### Trecho do documento

Quando os Estados Unidos e a União Européia causam danos a sua reputação em matéria de direitos humanos, sua habilidade para influenciar os outros diminui. Um dos exemplos mais visíveis da esterilidade que infundiram aos direitos humanos foi o caso de Mianmar, em 2007. A junta militar do país reprimiu com violência as manifestações pacíficas organizadas por monges, invadiu e fechou monastérios, confiscou e destruiu propriedade, espancou, prendeu e atirou nos manifestantes, hostilizou e tomou como reféns seus amigos e seus familiares.

Os EUA e a UE condenaram essas ações em termos bastante fortes e intensificaram seus embargos comerciais e de armamentos; porém, isso não teve, praticamente, qualquer efeito concreto sobre a situação de direitos humanos. Milhares de pessoas continuaram a ser detidas em Mianmar, entre as quais, ao menos 700 prisioneiros de consciência, sendo a mais proeminente entre eles a ganhadora do prêmio Nobel da Paz, Aung San Suu Kyi, que passou 12 dos últimos 18 anos sob prisão domiciliar.

### Material fornecido
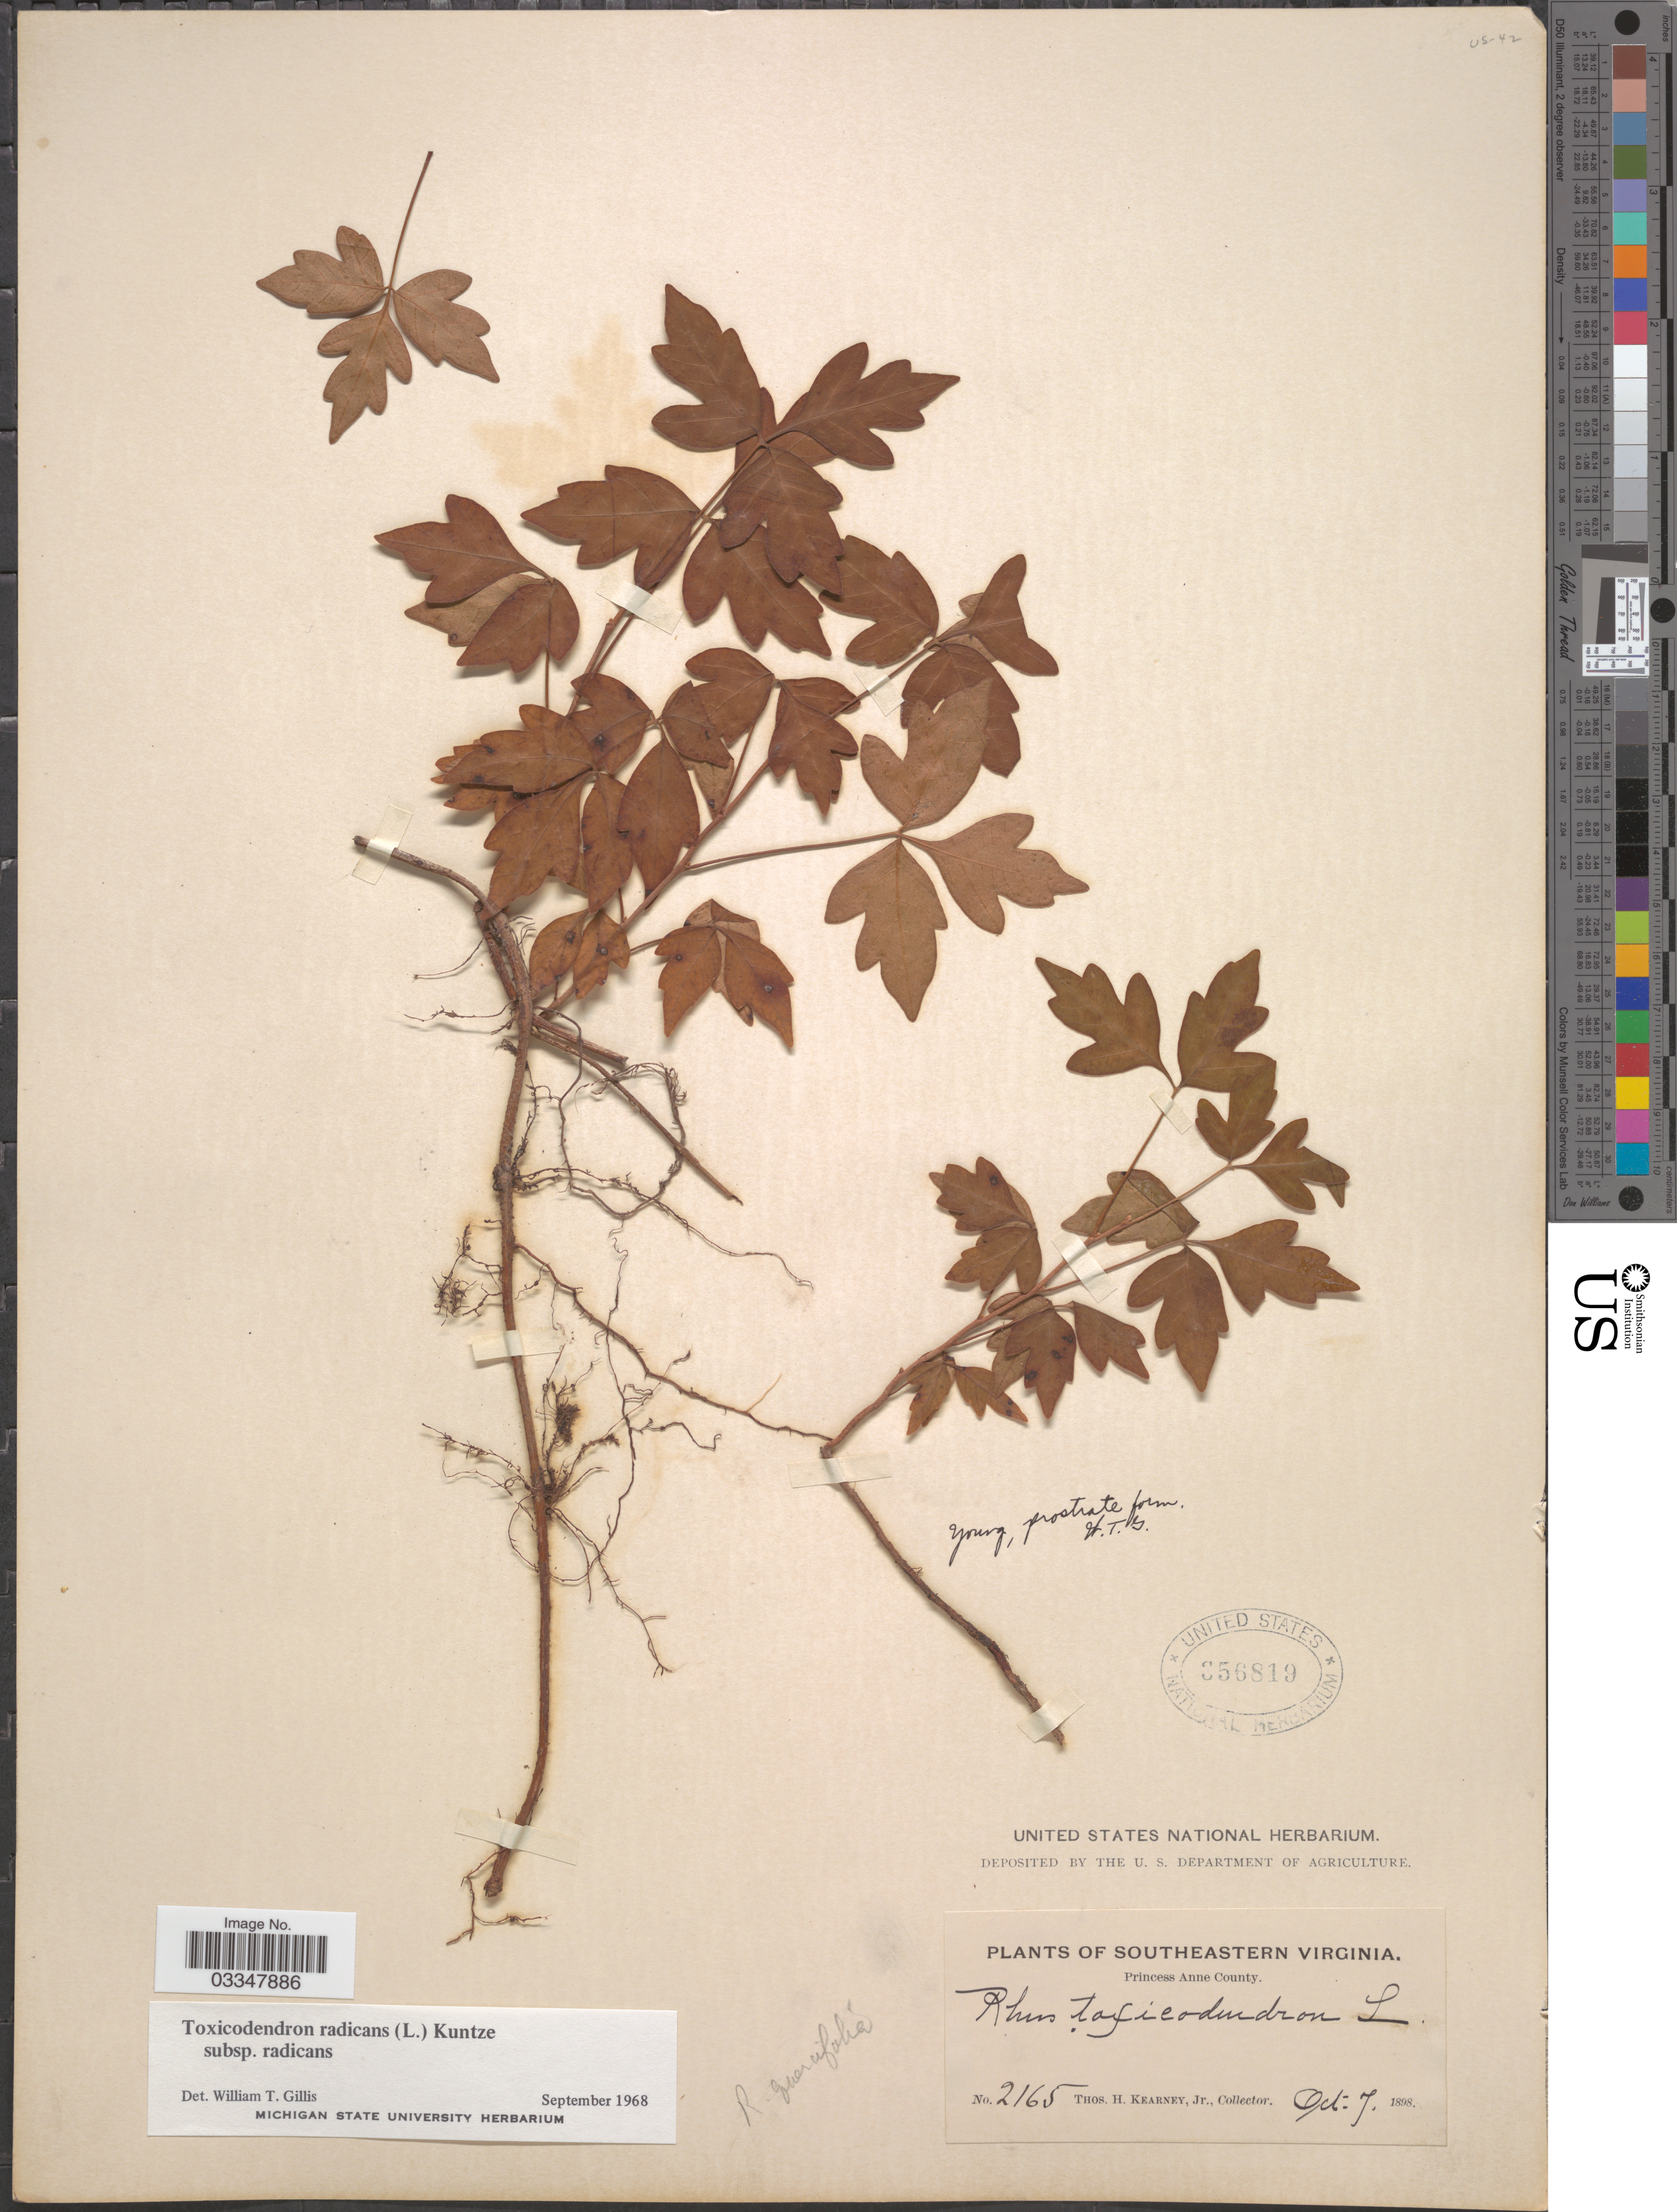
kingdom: Plantae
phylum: Tracheophyta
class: Magnoliopsida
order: Sapindales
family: Anacardiaceae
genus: Toxicodendron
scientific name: Toxicodendron radicans subsp. radicans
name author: (L.) Kuntze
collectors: T. H. Kearney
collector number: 2165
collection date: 1898-10-07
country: United States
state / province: Virginia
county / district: City of Virginia Beach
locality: Southeastern Virginia. Princess Anne County.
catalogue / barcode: US 356819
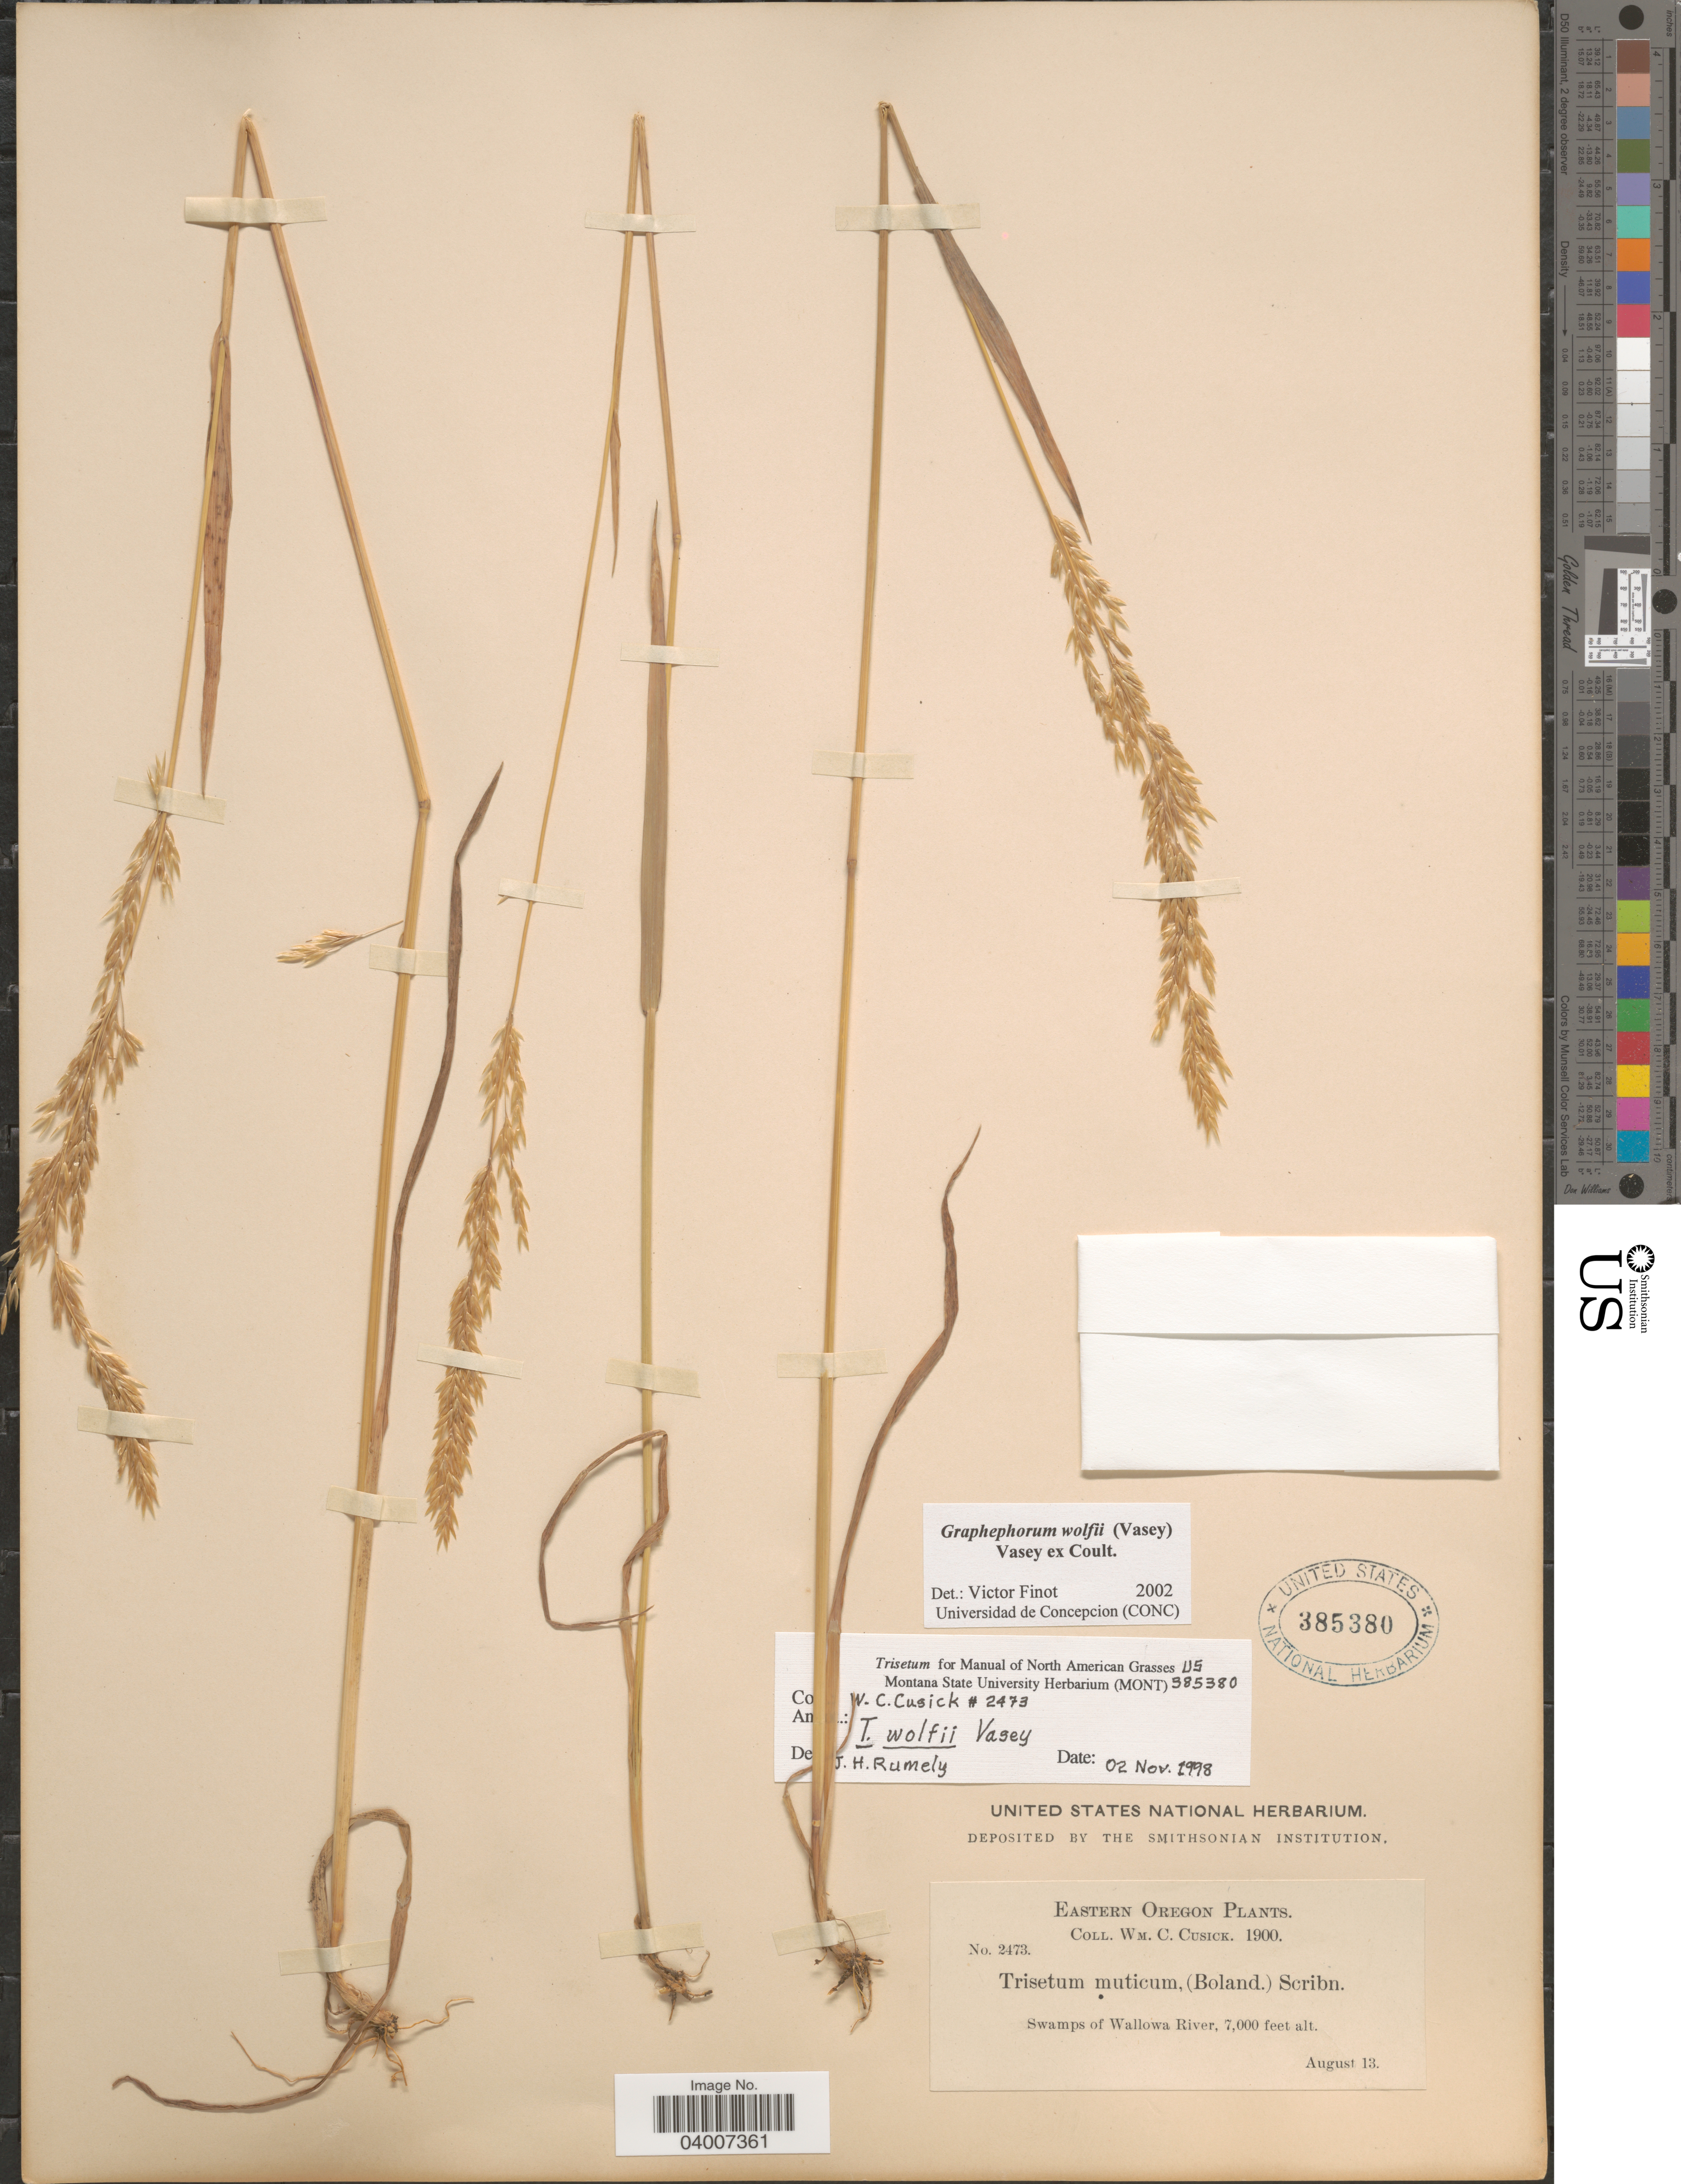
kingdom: Plantae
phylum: Tracheophyta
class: Liliopsida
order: Poales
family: Poaceae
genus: Graphephorum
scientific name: Graphephorum wolfii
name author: (E. Fourn.) Vasey ex Coult.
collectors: W. C. Cusick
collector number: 2473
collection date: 1900-08-13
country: United States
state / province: Oregon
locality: Eastern Oregon. Swamps of Wallowa River.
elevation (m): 2134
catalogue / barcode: US 385380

### O que fazer
De acordo com o trecho sobre Mianmar, quantos dos últimos 18 anos Aung San Suu Kyi passou sob prisão domiciliar? Os dados não são usados aqui.

### Resposta escrita
12 anos.